Of course, the real measure of success is rice farmers' harvests. How have the Sub1 varieties been used by farmers in flood prone areas and how have their harvests changed?
  • Nakanti Subbarao, a farmer from Andhra Pradesh in India, was one of the first in his community to adopt a scuba variety (Swarna-Sub1). After a 3-week long flood, he recovered 70% of this rice variety and much less of the other varieties he planted. He shared Swarna-Sub1 seeds with nearby farmers, which led to 800 hectares of the variety grown in his village, and nearby areas the next year.
  • Sitaram Yadav from Uttar Pradesh, India, tried three scuba varieties (Swarna-Sub1, IR64-Sub1, Samba-Mahsuri-Sub1). His farm was flooded three times that season. As he was about to harvest a decent yield when most of his fellow farmers had terrible harvests, he called the new varieties, "nothing less than a miracle."
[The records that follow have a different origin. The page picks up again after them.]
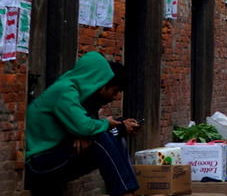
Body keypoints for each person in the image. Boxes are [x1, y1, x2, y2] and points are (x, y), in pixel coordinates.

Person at [25, 52, 141, 196]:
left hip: (52, 157)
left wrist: (87, 132)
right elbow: (85, 127)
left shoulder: (77, 95)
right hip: (36, 165)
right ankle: (124, 192)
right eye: (113, 90)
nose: (115, 96)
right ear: (96, 80)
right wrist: (96, 127)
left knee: (112, 136)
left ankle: (129, 190)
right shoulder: (64, 91)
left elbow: (84, 126)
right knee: (101, 138)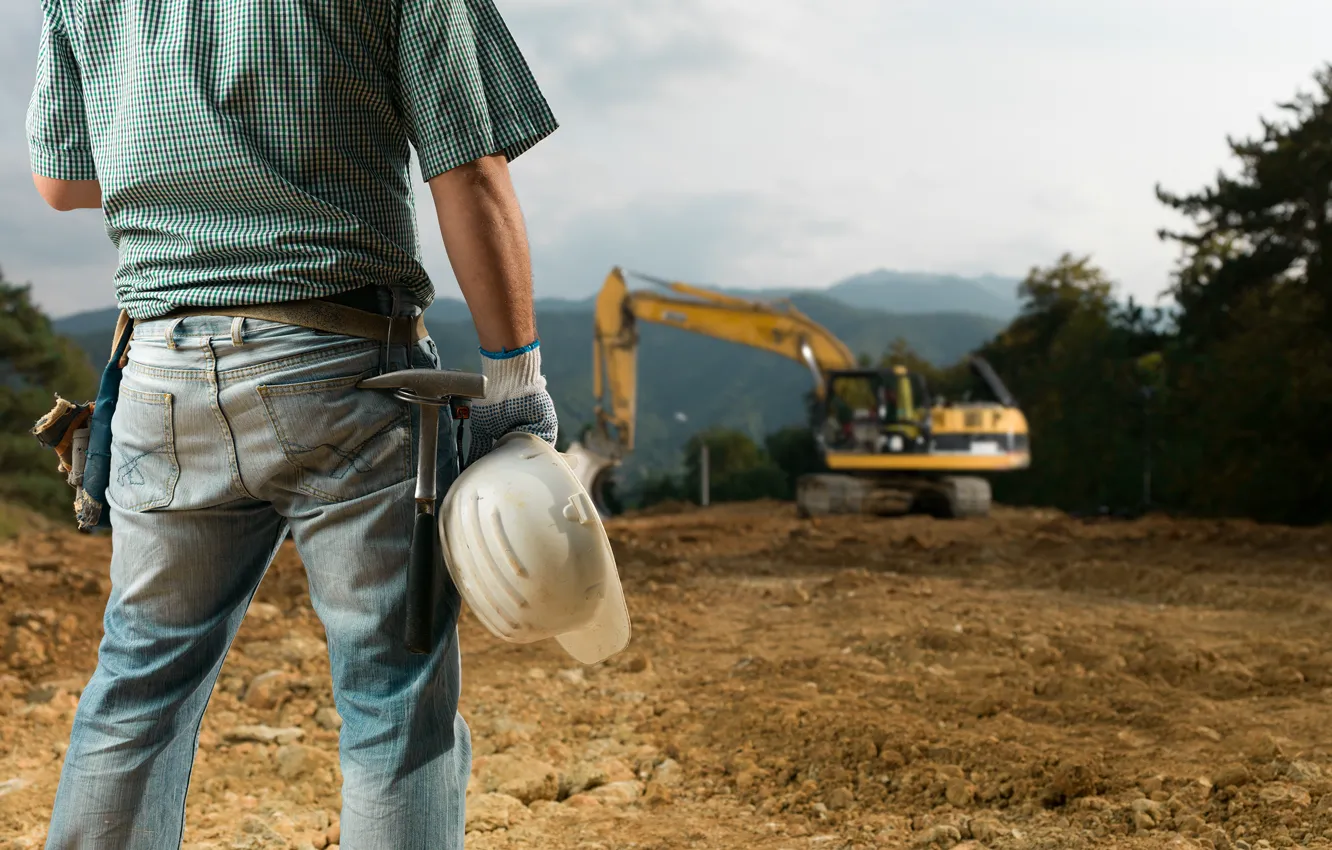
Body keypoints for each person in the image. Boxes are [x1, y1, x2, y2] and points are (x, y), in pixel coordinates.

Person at [25, 0, 559, 846]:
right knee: (392, 698)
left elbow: (61, 183)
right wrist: (514, 380)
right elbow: (471, 169)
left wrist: (198, 149)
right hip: (342, 362)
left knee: (136, 688)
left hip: (163, 371)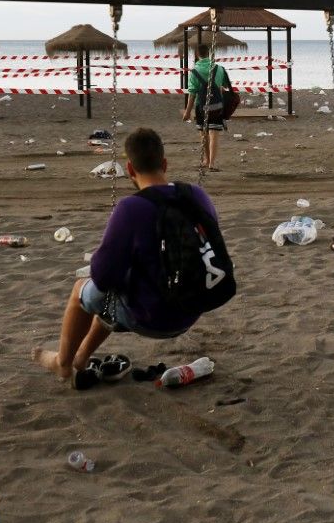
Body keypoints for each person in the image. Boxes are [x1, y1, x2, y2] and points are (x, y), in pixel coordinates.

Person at [33, 127, 225, 388]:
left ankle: (63, 363)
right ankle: (80, 359)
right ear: (165, 164)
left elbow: (102, 276)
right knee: (117, 288)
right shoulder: (196, 195)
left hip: (153, 318)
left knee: (84, 290)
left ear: (130, 170)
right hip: (193, 309)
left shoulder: (131, 208)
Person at [182, 49, 231, 170]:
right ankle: (212, 163)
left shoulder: (194, 72)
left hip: (201, 107)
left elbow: (192, 94)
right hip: (217, 106)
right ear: (209, 54)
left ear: (197, 56)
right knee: (214, 135)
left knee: (204, 135)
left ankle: (206, 160)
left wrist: (187, 112)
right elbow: (226, 86)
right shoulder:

  • Virender Thakur from the Mahottari District in Nepal tried Swarna-Sub1 in a field that flooded often. His field was submerged for more than two weeks, but he still obtained a decent yield. Thakur also believed that Swarna-Sub1 had less disease infection than Swarna and that the scuba rice tasted good. His neighbors, who grew other rice varieties, lost their entire harvest. The following year, he shared his seeds with nearby farmers.
Farmers need to produce more food from land with environmental challenges as global climate changes, flooding becomes more prevalent, and the population continues to increase. In the case of scuba rice, plant breeders used a combination of traditional and modern tools to create a rice variety that can survive weeks of flooding. Once plant breeders knew the location of the scuba gene, they were able to use molecular markers to guide and speed traditional crosses and back-crosses to create a variety that includes the scuba (Sub1) gene and excludes unwanted genes from the donor plant. The additional precision plant breeders could achieve using genetic tools allowed for success where purely traditional approaches had failed. By using modern genetic tools together with traditional selection techniques, plant breeders can develop new varieties more precisely and rapidly.